O transplante está na lista dos procedimentos mais complexos e interessantes da medicina. Quando os métodos tradicionais para a cura se esgotam, surge a alternativa de substituir o órgão defeituoso por outro, retirado de um doador. Mais de 60 cirurgias desse tipo são feitas diariamente no Brasil – um aumento de 10% entre 2010 e 2011.

Pode parecer uma quantidade significativa, mas é um número ainda insuficiente para eliminar uma longa fila de espera. O total de doadores é muito menor que a necessidade de órgãos para transplante. Em 2011, a média dos que se declararam voluntários para doação não passou de 11 por 1 milhão de habitantes, o que equivale a aproximadamente 2 mil doações anuais. Mesmo considerando que uma única pessoa pode oferecer coração, pulmões, rins, fígado, pâncreas, córneas, pele, ossos e válvulas cardíacas, a fila de espera continua imensa, hoje em torno de 60 mil pessoas.
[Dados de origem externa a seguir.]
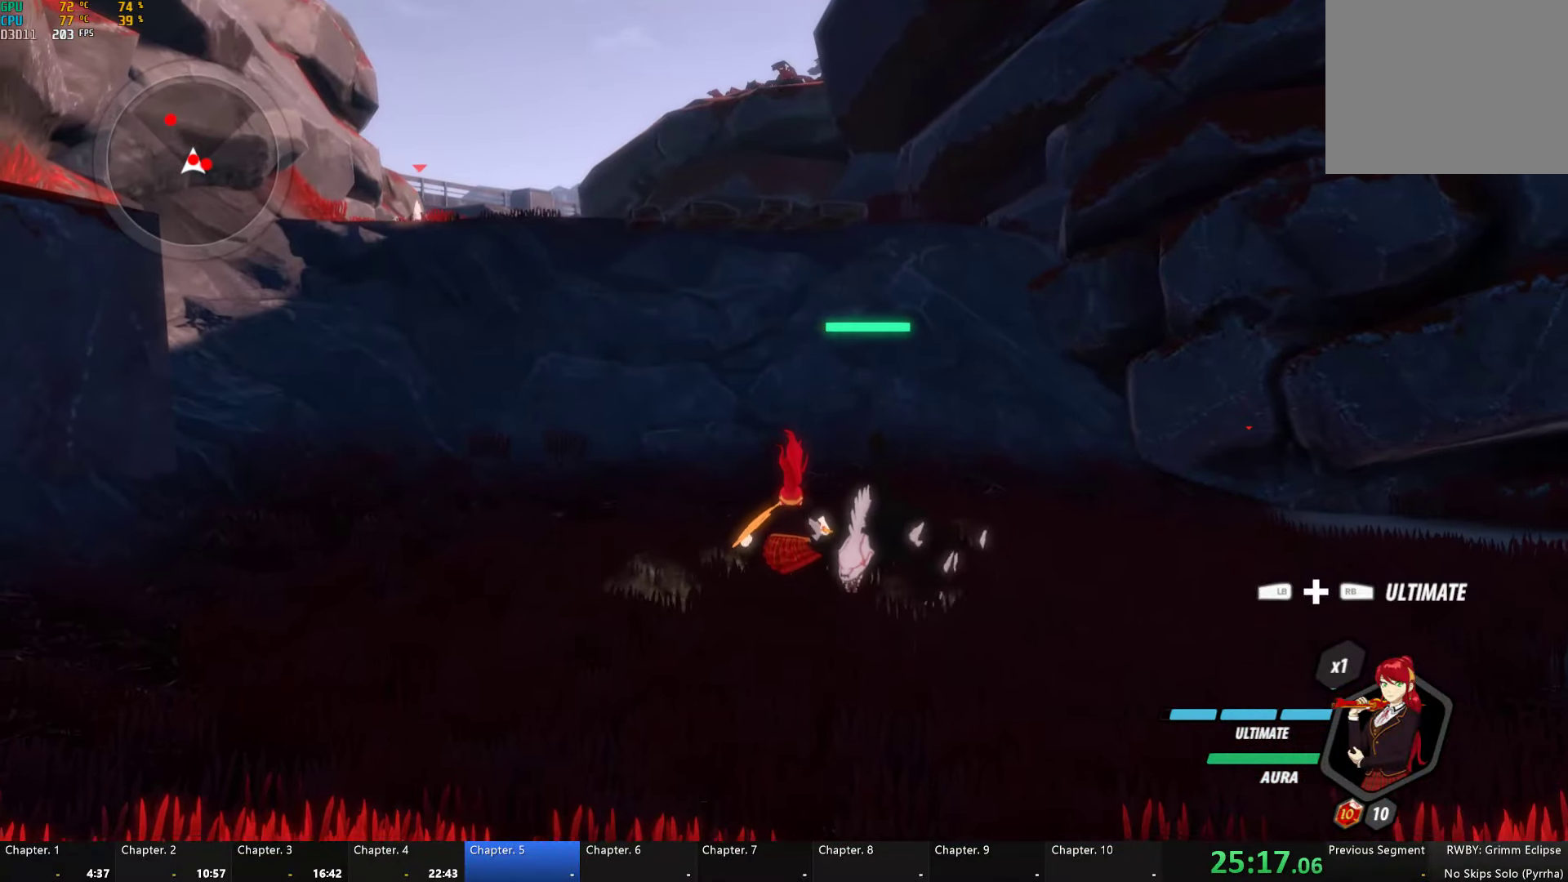
{"dt_ms": 500, "buttons": [], "left_stick": "center", "right_stick": "center", "events": [[67, "Y", "up"], [167, "right_stick", "down"], [400, "right_stick", "center"]]}
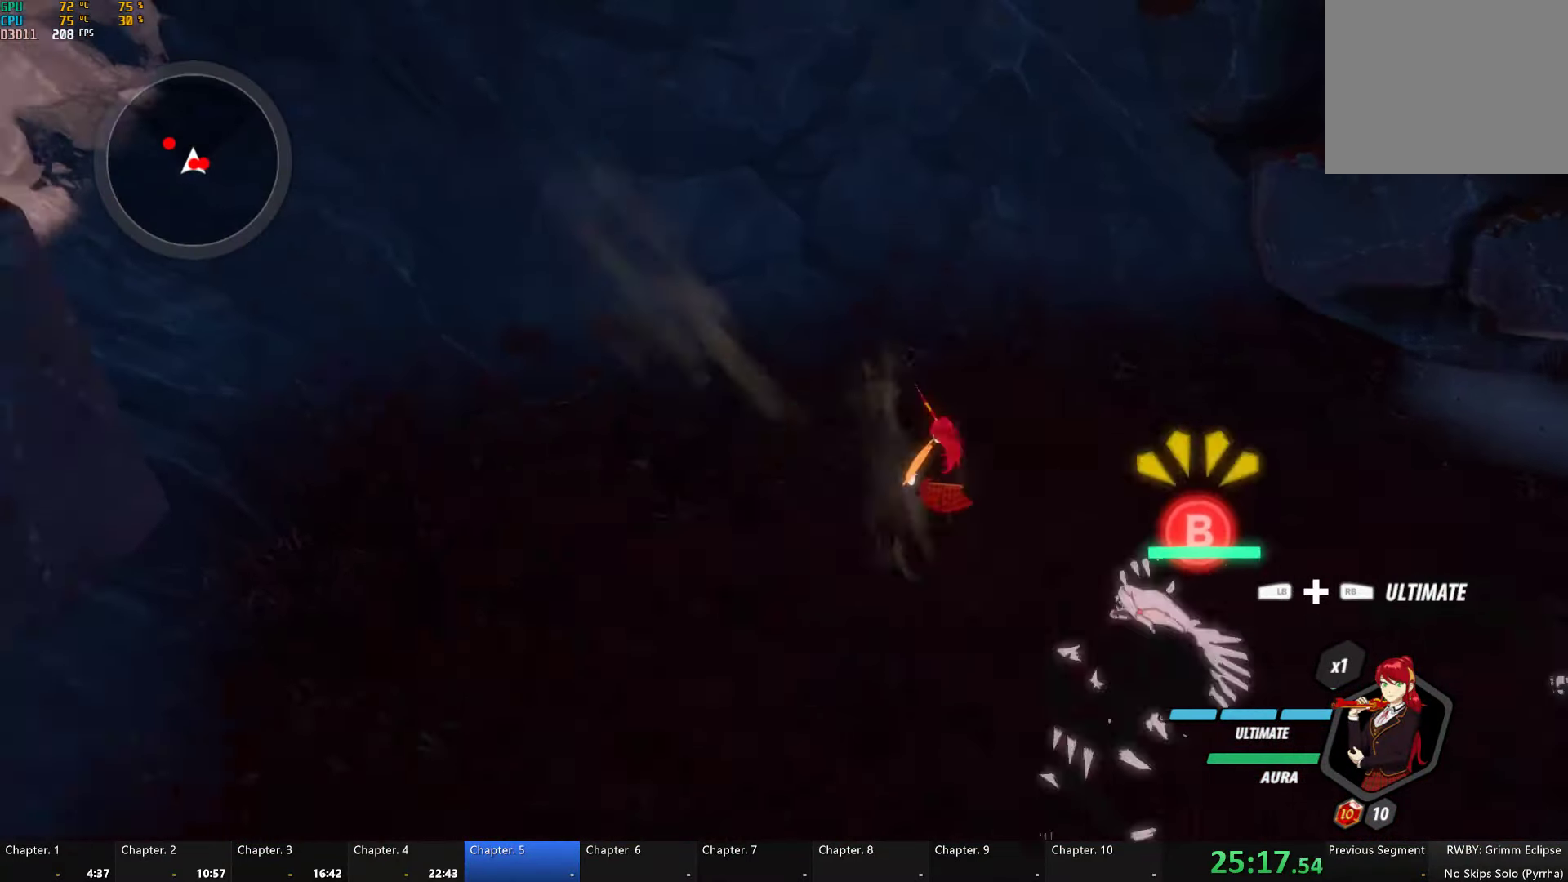
{"dt_ms": 500, "buttons": ["Y"], "left_stick": "down", "right_stick": "center", "events": [[67, "Y", "down"], [67, "left_stick", "down"]]}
Tendo isso em vista, o Ministério da Saúde lançou uma campanha, no final do ano passado, com a meta de chegar a 15 doadores por milhão de habitantes até 2015. “É possível alcançar essa expectativa; afinal, o crescimento do número de doadores falecidos vem acontecendo progressivamente nos últimos anos”, afirma Ben-Hur Ferraz Neto, presidente da Associação Brasileira de Transplante de Órgãos (ABTO) e chefe do Programa de Transplante de Fígado do Hospital Israelita Albert Einstein. “Existe, entretanto, a necessidade de mais investimentos na profissionalização do sistema – desde o trabalho de disponibilização das informações relativas à doação, à morte encefálica e aos cuidados com o doador, até a realização da entrevista com a família.”

Segundo o cirurgião, um dos maiores nomes do transplante de fígado no país, o trabalho precisa envolver tanto a população leiga quanto os profissionais da área da saúde. “Além disso, os coordenadores intra-hospitalares de transplantes precisam ser submetidos a treinamentos específicos e aprofundados”, diz. O objetivo é criar uma rede bem estruturada de captação e doação de órgãos, com um sistema de comunicação que permita o aviso imediato de que ocorreu uma morte cerebral em determinado hospital.

Exemplo paulista

Por enquanto, São Paulo tem dado mostras de que isso é possível. Nesse estado, a média de doadores de órgãos está muito acima do restante do país, chegando a 20 por milhão de habitantes. E, em algumas regiões da capital, esse número sobe para 60, seis vezes a média nacional. A explicação para isso, de acordo com Paulo Celso Bosco Massarollo, chefe do Serviço de Transplantes da Santa Casa de Misericórdia de São Paulo, baseia-se em dois pilares. “O primeiro é que na capital paulista funciona bem um modelo de organização que tem a responsabilidade de promover a captação na cidade”, diz. Trata-se de uma estrutura conhecida como Organização de Procura de Órgãos (OPO), mantida por entidades como a Santa Casa e a Universidade de São Paulo. São quatro equipes na cidade, que se concentram em uma área habitada por cerca de 4 milhões de pessoas, realizando um trabalho permanente com os hospitais – o que resulta em melhores condições de trabalho e maior captação de órgãos.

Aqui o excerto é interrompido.